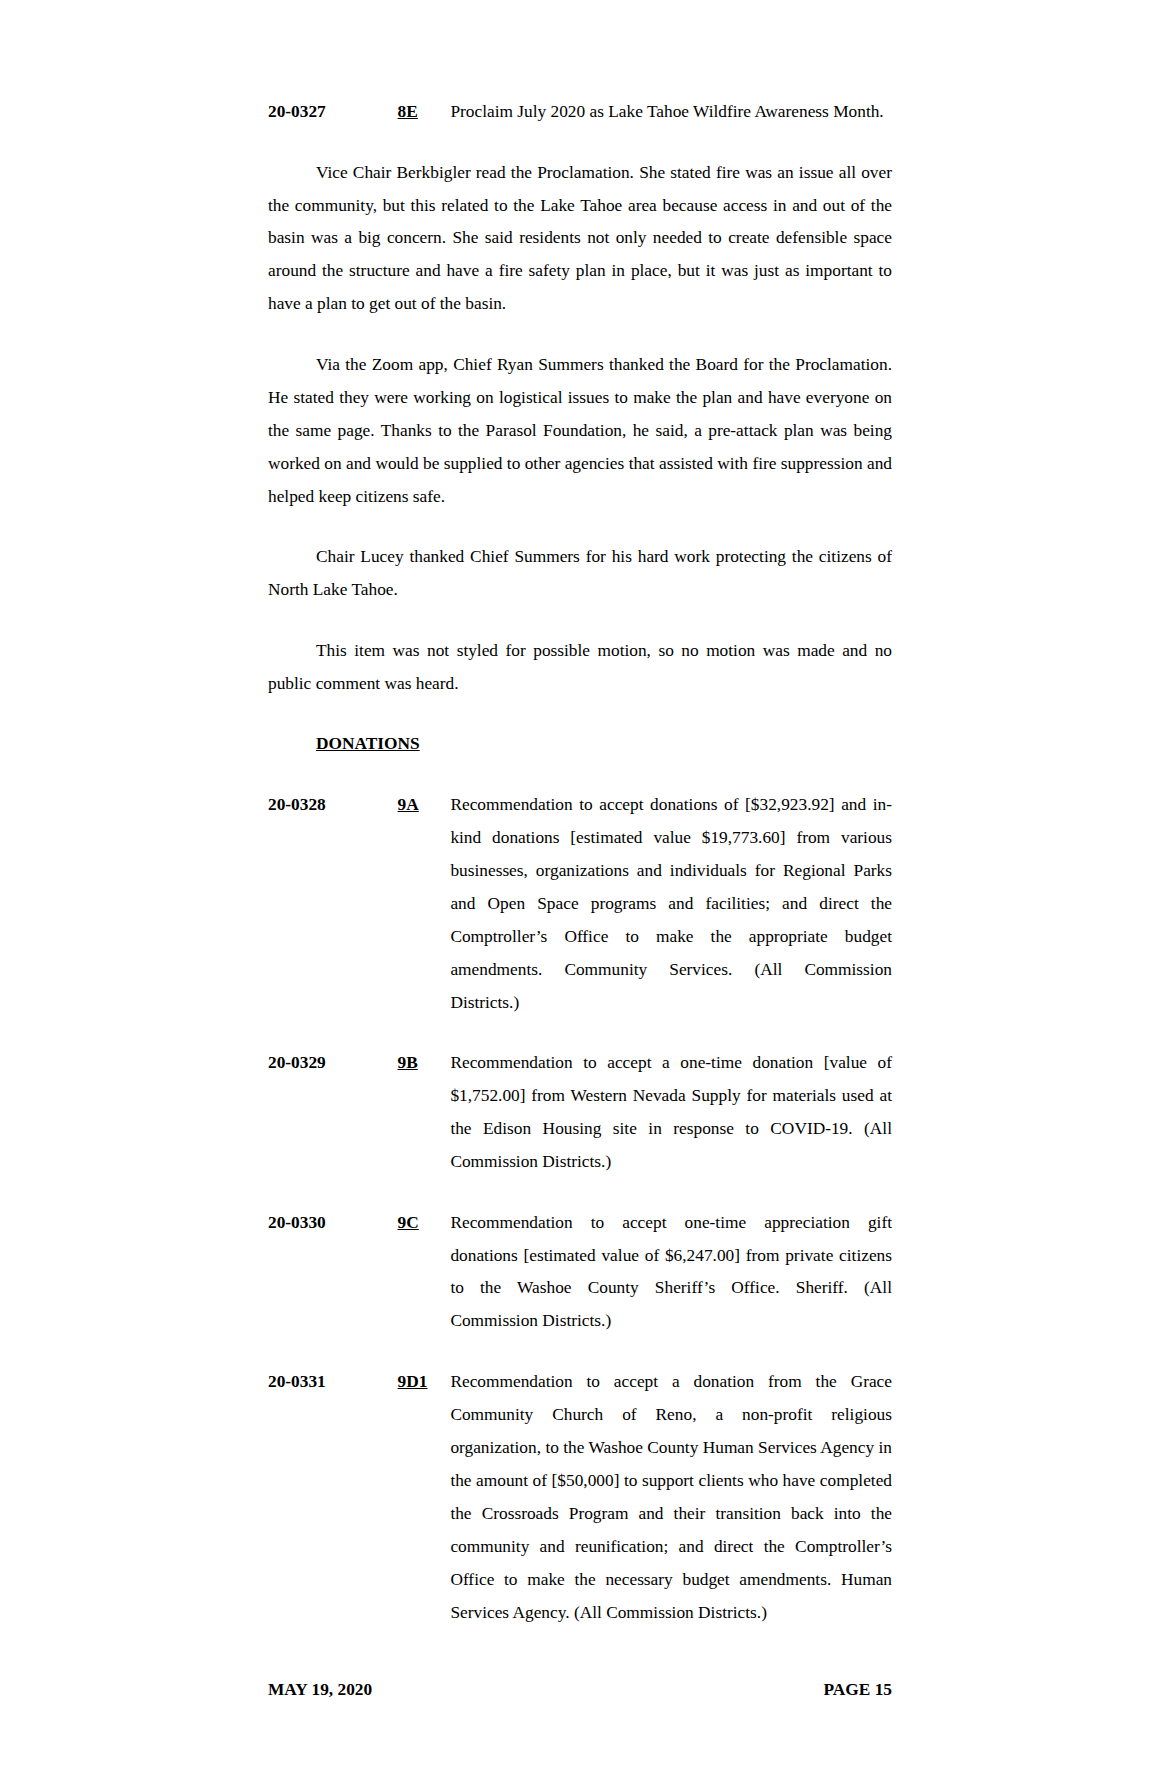20-0327
8E
Proclaim July 2020 as Lake Tahoe Wildfire Awareness Month.
Vice Chair Berkbigler read the Proclamation. She stated fire was an issue all over the community, but this related to the Lake Tahoe area because access in and out of the basin was a big concern. She said residents not only needed to create defensible space around the structure and have a fire safety plan in place, but it was just as important to have a plan to get out of the basin.
Via the Zoom app, Chief Ryan Summers thanked the Board for the Proclamation. He stated they were working on logistical issues to make the plan and have everyone on the same page. Thanks to the Parasol Foundation, he said, a pre-attack plan was being worked on and would be supplied to other agencies that assisted with fire suppression and helped keep citizens safe.
Chair Lucey thanked Chief Summers for his hard work protecting the citizens of North Lake Tahoe.
This item was not styled for possible motion, so no motion was made and no public comment was heard.
DONATIONS
20-0328
9A
Recommendation to accept donations of [$32,923.92] and in-kind donations [estimated value $19,773.60] from various businesses, organizations and individuals for Regional Parks and Open Space programs and facilities; and direct the Comptroller’s Office to make the appropriate budget amendments. Community Services. (All Commission Districts.)
20-0329
9B
Recommendation to accept a one-time donation [value of $1,752.00] from Western Nevada Supply for materials used at the Edison Housing site in response to COVID-19. (All Commission Districts.)
20-0330
9C
Recommendation to accept one-time appreciation gift donations [estimated value of $6,247.00] from private citizens to the Washoe County Sheriff’s Office. Sheriff. (All Commission Districts.)
20-0331
9D1
Recommendation to accept a donation from the Grace Community Church of Reno, a non-profit religious organization, to the Washoe County Human Services Agency in the amount of [$50,000] to support clients who have completed the Crossroads Program and their transition back into the community and reunification; and direct the Comptroller’s Office to make the necessary budget amendments. Human Services Agency. (All Commission Districts.)
MAY 19, 2020 PAGE 15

────────────────────────────────────────

Drop the images, then copy the data exactly.

20-0327
8E
Proclaim July 2020 as Lake Tahoe Wildfire Awareness Month.
Vice Chair Berkbigler read the Proclamation. She stated fire was an issue all over the community, but this related to the Lake Tahoe area because access in and out of the basin was a big concern. She said residents not only needed to create defensible space around the structure and have a fire safety plan in place, but it was just as important to have a plan to get out of the basin.
Via the Zoom app, Chief Ryan Summers thanked the Board for the Proclamation. He stated they were working on logistical issues to make the plan and have everyone on the same page. Thanks to the Parasol Foundation, he said, a pre-attack plan was being worked on and would be supplied to other agencies that assisted with fire suppression and helped keep citizens safe.
Chair Lucey thanked Chief Summers for his hard work protecting the citizens of North Lake Tahoe.
This item was not styled for possible motion, so no motion was made and no public comment was heard.
DONATIONS
20-0328
9A
Recommendation to accept donations of [$32,923.92] and in-kind donations [estimated value $19,773.60] from various businesses, organizations and individuals for Regional Parks and Open Space programs and facilities; and direct the Comptroller’s Office to make the appropriate budget amendments. Community Services. (All Commission Districts.)
20-0329
9B
Recommendation to accept a one-time donation [value of $1,752.00] from Western Nevada Supply for materials used at the Edison Housing site in response to COVID-19. (All Commission Districts.)
20-0330
9C
Recommendation to accept one-time appreciation gift donations [estimated value of $6,247.00] from private citizens to the Washoe County Sheriff’s Office. Sheriff. (All Commission Districts.)
20-0331
9D1
Recommendation to accept a donation from the Grace Community Church of Reno, a non-profit religious organization, to the Washoe County Human Services Agency in the amount of [$50,000] to support clients who have completed the Crossroads Program and their transition back into the community and reunification; and direct the Comptroller’s Office to make the necessary budget amendments. Human Services Agency. (All Commission Districts.)
MAY 19, 2020 PAGE 15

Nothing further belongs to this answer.